Amy taught me the trick that if you bring up these Russian websites/blogs (where she’s getting so many comments) in Google Chrome, you can ask Chrome to translate the whole page for you. If you get “server error,” keep trying. I think it really means “server busy.” After a few clicks you may get the page translated.
BTW: Google has a hard time coping w/ Russian. Russian is a fully inflected language: it has six cases. As a consequence, word order within a sentence largely doesn’t matter–the meaning of a word or phrase is determined by word endings that indicate case. Google also seems to miss some very common words: “kogda” means “when” in English. Why did Google miss that? “Na” means “on”–that should have been pretty easy. Anyhow, you can get enough from Google Translate to get the general meaning if you follow some of the links to Russian blogs.

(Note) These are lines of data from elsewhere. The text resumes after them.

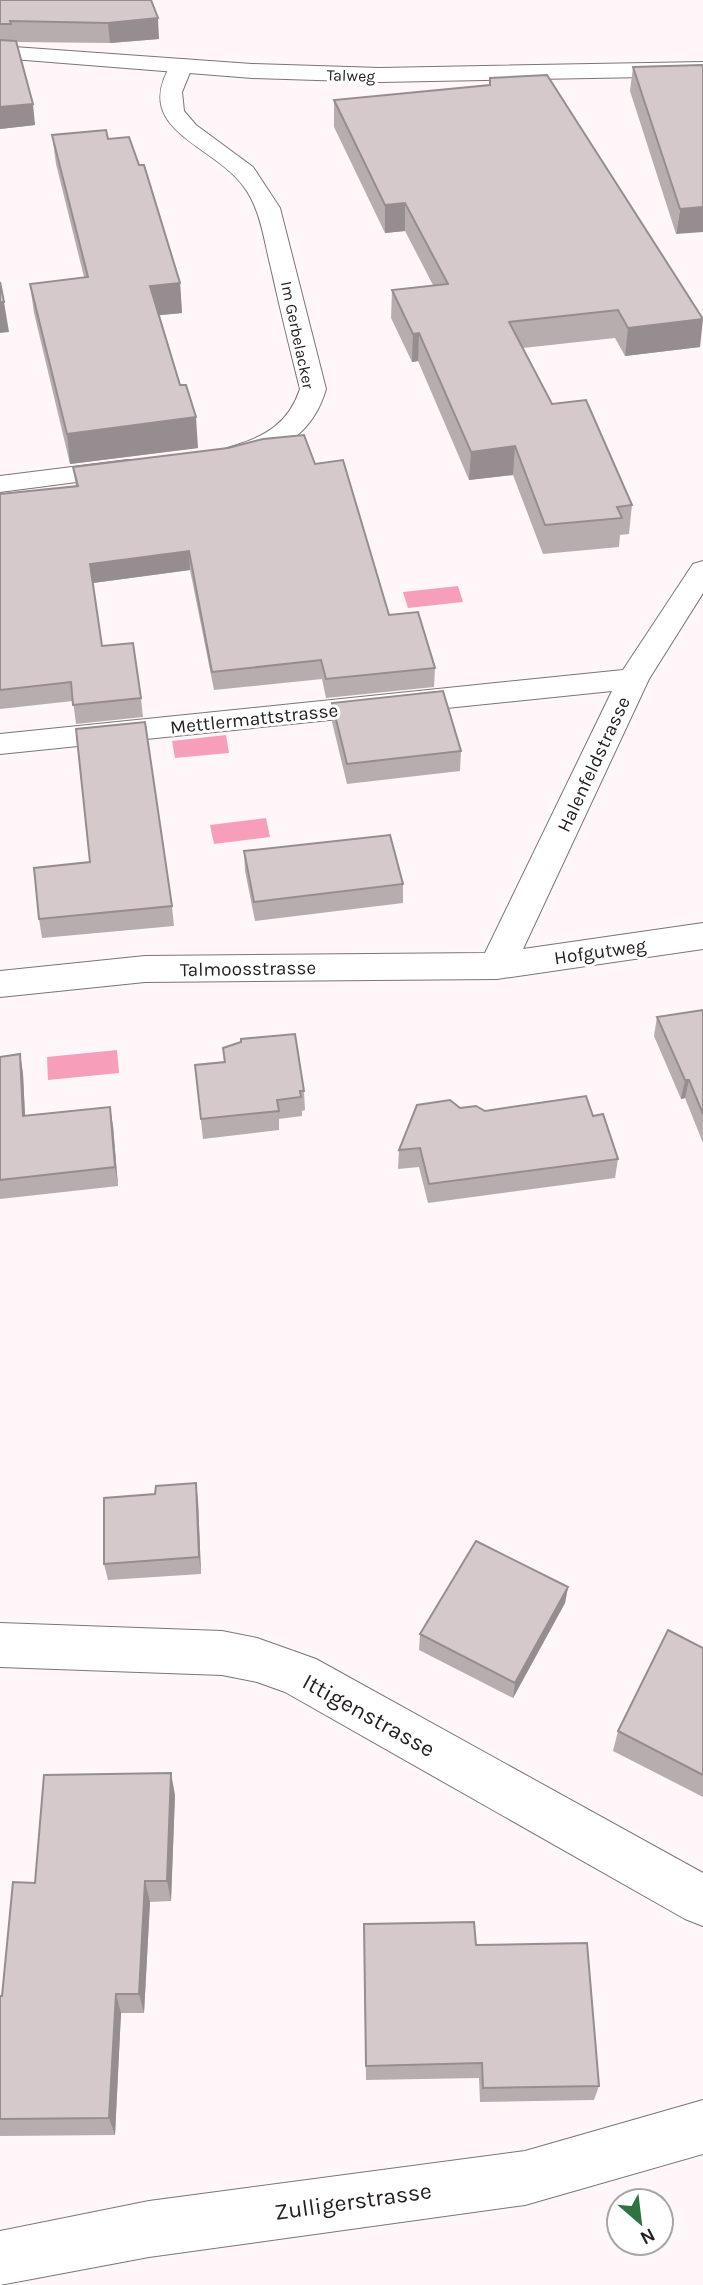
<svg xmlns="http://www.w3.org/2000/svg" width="703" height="2285" font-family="Karla,sans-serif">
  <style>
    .water { fill: #f79fba }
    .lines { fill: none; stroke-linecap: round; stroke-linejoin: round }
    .street-casing { stroke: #7e7376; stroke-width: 2 }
    .secondary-casing { stroke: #7e7376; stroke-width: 2 }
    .street { fill: #fff; fill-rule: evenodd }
    .secondary { fill: #fff; fill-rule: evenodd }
    .wall { fill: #b7adaf }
    .shaded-wall { fill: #958d8f }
    .building { fill: #d5c9cc; stroke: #958d8f; stroke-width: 2 }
    .labels { text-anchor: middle; stroke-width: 6; stroke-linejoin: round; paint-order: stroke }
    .far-street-label { font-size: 16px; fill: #242021; stroke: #fff }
    .street-label { font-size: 19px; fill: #242021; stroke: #fff }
    .near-street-label { font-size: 23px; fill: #242021; stroke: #fff }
  </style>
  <rect width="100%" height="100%" fill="#fef6f8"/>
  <path class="water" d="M 458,586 L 463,602 L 408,608 L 403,592 Z
    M 226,735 L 229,753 L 175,758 L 172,741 Z
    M 266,818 L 270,837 L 214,844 L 210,825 Z
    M 117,1050 L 119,1073 L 48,1080 L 47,1057 Z"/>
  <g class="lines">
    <g class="street-casing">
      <path id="street" d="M 182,59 L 190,60 L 193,65 L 182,92 L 184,111 L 196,125 L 253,167 L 280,208 L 326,389 C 315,427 290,447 252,458 C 240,462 231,465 219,462 L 215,456 C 220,449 226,449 234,446 C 267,436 289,422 300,389 C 290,349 280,309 271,268 C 264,241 261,210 244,187 C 213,143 127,130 174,60 Z
        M 128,460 L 138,462 L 142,468 L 138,474 L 0,492 L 0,476 Z
        M 703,561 L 703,593 L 649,679 L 523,949 L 703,923 L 703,949 L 497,979 L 145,982 L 0,997 L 0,971 L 145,956 L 485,953 L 612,691 L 0,754 L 0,734 L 623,670 L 693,564 Z
        M 0,1623 L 222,1631 L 257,1638 L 316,1659 L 703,1873 L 703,1926 L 685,1919 L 285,1692 L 257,1682 L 222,1675 L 0,1667 Z
        M 703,2100 L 703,2154 L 525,2205 L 149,2257 L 0,2285 L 0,2231 L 149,2201 L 525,2151 Z"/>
    </g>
    <g class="secondary-casing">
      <path id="secondary" d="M 0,46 L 252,64 L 380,68 L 703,62 L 703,76 L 380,82 L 252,78 L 0,58 Z"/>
    </g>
    <use href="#street" class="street"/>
    <use href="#secondary" class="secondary"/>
  </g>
  <path class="wall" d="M 0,0 L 151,0 L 159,39 L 110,43 L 16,42 L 35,125 L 0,129 Z
    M 703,65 L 676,234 L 630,91 L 633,67 Z
    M 334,100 L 700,347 L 625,356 L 615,338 L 523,348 L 552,404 L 632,505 L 629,534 L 620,535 L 619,547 L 543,554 L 513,475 L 469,480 L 418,361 L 412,362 L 391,318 L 392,290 L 433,285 L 405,231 L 385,233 L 334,127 Z
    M 52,135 L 108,139 L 180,283 L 182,313 L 159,315 L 198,448 L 70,464 L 34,313 L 30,284 L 84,277 L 56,164 Z
    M 315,464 L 389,615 L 435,668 L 434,687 L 326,698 L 322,679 L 214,690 L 190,570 L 93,583 L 102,646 L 141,698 L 143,717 L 76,724 L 73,701 L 0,709 L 0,494 L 76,487 L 73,467 Z
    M 332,703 L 461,751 L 460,771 L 347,784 L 332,722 Z
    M 244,851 L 403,884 L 403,903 L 255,921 L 245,871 Z
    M 172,906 L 174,926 L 42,938 L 39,919 Z
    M 703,1010 L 703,1143 L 685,1098 L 681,1099 L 654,1036 L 657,1017 Z
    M 223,1048 L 304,1091 L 305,1110 L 302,1111 L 302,1116 L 279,1119 L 279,1130 L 203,1139 L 195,1065 L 224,1062 Z
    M 20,1054 L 23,1074 L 25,1116 L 113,1126 L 118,1186 L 0,1199 L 0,1057 Z
    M 460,1108 L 485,1111 L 593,1116 L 618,1159 L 615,1178 L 428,1203 L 419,1167 L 398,1169 L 399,1150 Z
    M 198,1500 L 201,1574 L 108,1580 L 104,1564 Z
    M 568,1587 L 565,1603 L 513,1698 L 419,1650 L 420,1634 Z
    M 703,1648 L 703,1797 L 613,1751 L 618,1731 Z
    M 175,1795 L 171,1901 L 150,1902 L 144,2013 L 121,2013 L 115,2135 L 0,2136 L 0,1996 L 2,1996 L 35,1883 Z
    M 364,1940 L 476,1945 L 599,2086 L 594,2100 L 480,2102 L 479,2078 L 366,2080 Z"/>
  <path class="shaded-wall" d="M 158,18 L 159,39 L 110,43 L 108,23 Z
    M 33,104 L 35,125 L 0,129 L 0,107 Z
    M 405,203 L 405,231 L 385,233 L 385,205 Z
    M 703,207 L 703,232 L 676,234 L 680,209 Z
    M 180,283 L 182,313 L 152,316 L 150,286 Z
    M 0,302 L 4,302 L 9,332 L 0,333 Z
    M 703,319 L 700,347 L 625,356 L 628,328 Z
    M 419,333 L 418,361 L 412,362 L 413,334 Z
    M 196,417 L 198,448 L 70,464 L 67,434 Z
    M 515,446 L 513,475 L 469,480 L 471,452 Z
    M 189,551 L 190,570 L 93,583 L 90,564 Z
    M 20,1054 L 23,1074 L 26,1135 L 23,1116 Z
    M 685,1080 L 689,1080 L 685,1098 L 681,1099 Z
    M 110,1107 L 113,1126 L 118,1186 L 115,1167 Z
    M 196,1483 L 198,1500 L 201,1574 L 199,1557 Z
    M 568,1587 L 565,1603 L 513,1698 L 515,1683 Z
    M 171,1773 L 175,1795 L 171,1901 L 167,1881 Z
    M 145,1881 L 150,1902 L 144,2013 L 139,1994 Z
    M 116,1994 L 121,2013 L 115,2135 L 109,2118 Z"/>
  <path class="building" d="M 0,0 L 151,0 L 158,18 L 108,23 L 10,21 L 11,24 L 0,24 Z
    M 0,40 L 16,41 L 33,104 L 0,107 Z
    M 703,65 L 703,207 L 680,209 L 633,67 Z
    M 547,75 L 703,319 L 628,328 L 618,310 L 509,322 L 552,404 L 586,400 L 632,505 L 617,507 L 622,518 L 545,525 L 515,446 L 471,452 L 419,333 L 413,334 L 392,290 L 448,284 L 405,203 L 385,205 L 334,100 L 490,85 L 490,78 Z
    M 106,130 L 108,139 L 129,137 L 139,165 L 144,165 L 180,283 L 150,286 L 180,385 L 186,385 L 196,417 L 67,434 L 30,284 L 88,277 L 52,135 Z
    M 0,282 L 4,302 L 0,302 Z
    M 304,435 L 315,464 L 343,460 L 389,615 L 418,612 L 435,668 L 326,679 L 321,660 L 212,672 L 189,551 L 90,564 L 102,646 L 133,643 L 141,698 L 73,705 L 71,682 L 0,690 L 0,494 L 78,486 L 73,467 L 228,448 L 263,439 Z
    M 443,691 L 461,751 L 347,764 L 332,703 Z
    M 145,722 L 172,906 L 39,919 L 34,868 L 90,862 L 76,729 Z
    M 390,835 L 403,884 L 254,902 L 244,851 Z
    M 703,1010 L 703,1114 L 689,1080 L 685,1080 L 657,1017 Z
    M 295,1034 L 304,1091 L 300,1091 L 301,1097 L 277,1100 L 279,1111 L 201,1119 L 195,1065 L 225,1062 L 223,1048 L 241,1042 L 241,1039 Z
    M 20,1054 L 23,1116 L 110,1107 L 115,1167 L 0,1180 L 0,1057 Z
    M 586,1096 L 593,1116 L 603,1114 L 618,1159 L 429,1184 L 420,1148 L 399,1150 L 417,1105 L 450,1100 L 460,1108 L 476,1106 L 485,1111 Z
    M 196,1483 L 199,1557 L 104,1564 L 104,1498 L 155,1494 L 156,1486 Z
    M 476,1541 L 568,1587 L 515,1683 L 420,1634 Z
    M 668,1630 L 703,1648 L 703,1775 L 618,1731 Z
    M 171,1773 L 167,1881 L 145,1881 L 139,1994 L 116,1994 L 109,2118 L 0,2119 L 0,1996 L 2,1996 L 13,1882 L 35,1883 L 44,1775 Z
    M 474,1922 L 476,1945 L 587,1943 L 599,2086 L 483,2088 L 482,2063 L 366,2066 L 364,1924 Z"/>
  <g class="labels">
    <g class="far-street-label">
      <text transform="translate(351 75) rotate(2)" y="6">Talweg</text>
      <text transform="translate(298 335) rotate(78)" y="6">Im Gerbelacker</text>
    </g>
    <g class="street-label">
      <text transform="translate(254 718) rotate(-6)" y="7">Mettlermattstrasse</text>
      <text transform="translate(593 764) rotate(-65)" y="7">Halenfeldstrasse</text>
      <text transform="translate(600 951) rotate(-8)" y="7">Hofgutweg</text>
      <text transform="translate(248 968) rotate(-1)" y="7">Talmoosstrasse</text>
    </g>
    <g class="near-street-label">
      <text transform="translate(369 1715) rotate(29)" y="8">Ittigenstrasse</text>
      <text transform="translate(353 2201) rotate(-8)" y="8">Zulligerstrasse</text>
    </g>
  </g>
  <g transform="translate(640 2222) rotate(152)"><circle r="33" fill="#ffffff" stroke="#a7a6a6" stroke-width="2"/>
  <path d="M0-5L12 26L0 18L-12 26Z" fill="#2d7441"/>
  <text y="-10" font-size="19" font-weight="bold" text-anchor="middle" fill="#242021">N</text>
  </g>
</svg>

I’ve been thinking about the relevance of the bus driver in the comment about the motorized wheelchair. Here’s a theory: Leonid specifically says that the roads were unpaved (and presumably muddy after it rained). The bus would/might have gotten stuck in the mud (or at least greatly slowed down by it), while the nifty little motorized wheelchair could zip around him on the shoulder of the road. But Leonid specifies that the bus driver had also been in WW II. Perhaps he was also to some extent disabled in the war, but he’s stuck in the mud driving this [expletive deleted] bus while the driver of the wheelchair gets around him on the shoulder of the road.
Just a thought.
what a great blog post. interesting pictures of a culture that is now gone.
>A theater showing “War and Peace.”
Apropos it is american film (1956)
Dear Amy, thanks for your pictures. Not only they are interesting because they show everyday life and common scenes and places, but also because they were made during the “Khruschev Thaw”. Before it or after it a foreign tourist wouldn’t get a chance (permission in fact) to make such a plenty of pictures showing everyday life.
As for the car for the disabled: here’s my translation (I’m a native Russian)
“When I was about 8 I lived in Kazakhstan. There were no paved roads there. After a rain this car moved to a roadside. The driver who was a WWII veteran sweared loudly at car’s designers.”
That’s all. It’s hard to tell whether the veteran was not satisfied with this car in general or he didn’t like its ability to move along muddy roads with no hard surface.
Thanks, Sergey and Alex! I really appreciate your insight on the photos and the time when they were taken.